NRF POLL: NO BIG REBOUND EXPECTED IN ’96
Byline: Mark Tosh
NEW YORK — Despite some bright spots in home-oriented merchandise, retailers could be in for another year of consolidation, bankruptcies and lackluster sales growth in 1996.
That was the prediction on Monday at the National Retail Federation’s first major general session, “The Economic Agenda and What the Future Looks Like for Retailers.”
The NRF’s 85th annual convention opened Sunday at the Hilton and Sheraton New York hotels and runs through Wednesday.
Bernard F. Brennan, chairman and chief executive officer of Montgomery Ward & Co. and NRF’s outgoing chairman, said in his opening address that the pace of change in the retail industry has become “startling and intimidating.” Among retailers’ problems, according to Brennan, are:
* New retail square footage is outpacing U.S. population growth by a 10-to-1 ratio.
* Deflation in many product categories, which eliminates what used to be called “normal sales growth.”
* A lack of product differentiation, which creates a “sameness in the industry and truly an indifferent consumer.”
* No easy geographical markets to offset difficult markets.
“Our challenge is to stay ahead of the game,” he added.
Arthur C. Martinez, chairman and chief executive officer of Sears, Roebuck & Co., one of three panelists at the general session, urged retailers to reconsider some ideas that may seem self-evident: making stores easier to shop, getting closer to the customer and giving more decision-making power to employees at the store.
Gilbert Harrison, chairman of Financo, a New York-based investment firm, said he expects the next few years will see continued consolidation among retailers, which lowers costs, increases market share and adds operating leverage. “I think you’re going to see a growing consolidation among suppliers,” he added. “Because as retailers continue to get bigger and bigger, suppliers have to be on the matrix or they’re not going to be able to sell to them.”

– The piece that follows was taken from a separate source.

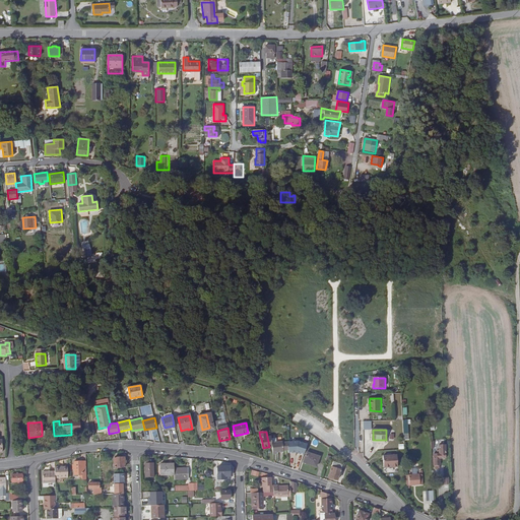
[(273,448),(273,452),(283,451),(282,441),(272,442),(272,447),(273,448)]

Asked about the outlook for specific merchandise categories, Martinez said he expects the “strong and secular shift to the home area” to continue this year.
“The apparel business in actual unit terms has not been bad,” he said, adding that price deflation in apparel holds down increases in terms of actual dollars.

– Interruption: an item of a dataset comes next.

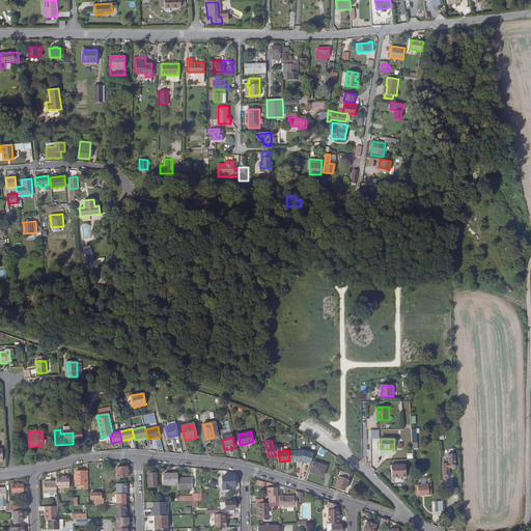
[(305,450),(294,450),(295,463),(304,462),(305,450)]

“Increasingly, this time-poor customer retreats to her home and is doing everything she can to make that the centerpiece of her life,” he said. “We see in terms of emphasis the home goods area continuing to be very important in 1996 and beyond that, both in durable and non-durable goods.”
Harrison, however, said he thinks the apparel sector is due for a rebound, perhaps as early as this year.

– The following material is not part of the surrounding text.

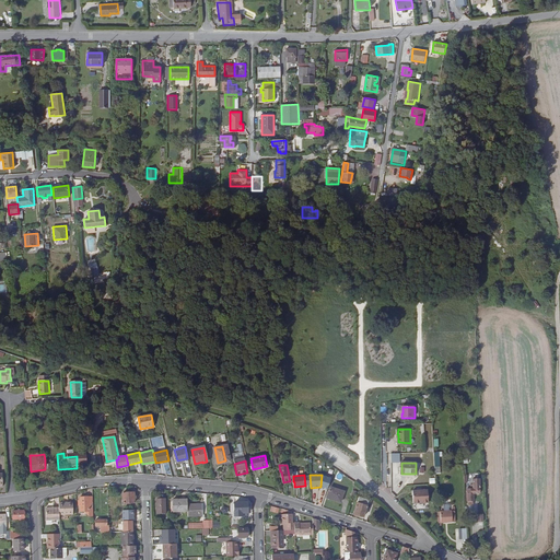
[(331,478),(322,475),(321,487),(327,490),(331,478)]
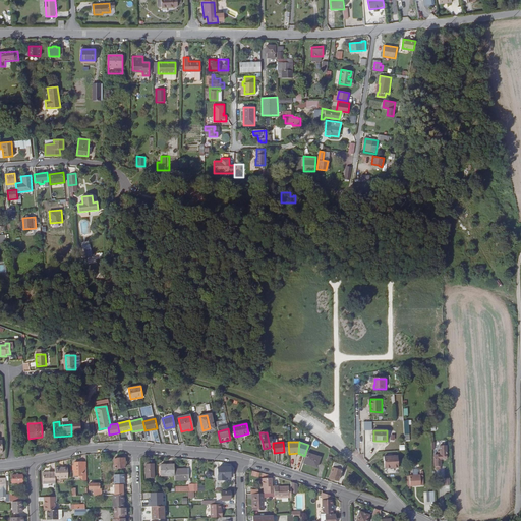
[(442,466),(443,466),(443,462),(444,462),(443,459),(449,459),(448,446),(442,446),(442,451),(440,451),(440,455),(437,455),(437,466),(438,466),(438,468),(439,470),(442,469),(442,468),(442,466)]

“My opinion is that everybody has 40 suits in the closet and is asking ‘Why do I need to buy a 41st suit?”‘ he said. “But there’s a lot of apparel out there that needs to be replaced. There is some pent-up demand, and I think this demand is going to come into the stores this year.”
To which Martinez responded, “I always hope you’re right, Gil, but only an investment banker would have 40 suits in the closet.”
Martinez said the pace of consolidation on the vendor and the retailer sides makes it more difficult for stores to differentiate their assortments. Although Sears has stepped up its private label business to remedy this, Martinez said, the retailer also is looking for small suppliers that can provide exciting merchandise from a “design and value” standpoint.
“The challenge for all of us is to find those small vendors, those resources with ideas and differentiation from a product point of view that makes the [shopping] experience exciting,” he said. “Here’s a place where the local retailer has the opportunity to set himself apart from the big national chains.”
Responding to a question about the importance of retailers being on the Internet, Martinez said, “It’s not something I’m worried about in the first quarter.”
Panelist Michael J. Boskin, a former chairman of the Council of Economic Advisors, said he is bullish about long-term economic growth but more cautious about the near future. He predicted that disposable income will grow at about a 2 percent rate this year, but most of it will come in the second half rather than the first.
Boskin said he expects continued strength in Northern California, the Southeast and the Rocky Mountain states.
Jane Bryant Quinn, a personal finance columnist and panel moderator, told retailers not to overlook the declining population of adults aged 25 to 34, a group that is shrinking in numbers by about 1 percent a year.
“That is a tremendous loss in buying power, and it’s not easily replaced,” she said. “Baby boomers are spending, but instead of buying stuff, they’re buying economic and financial security.”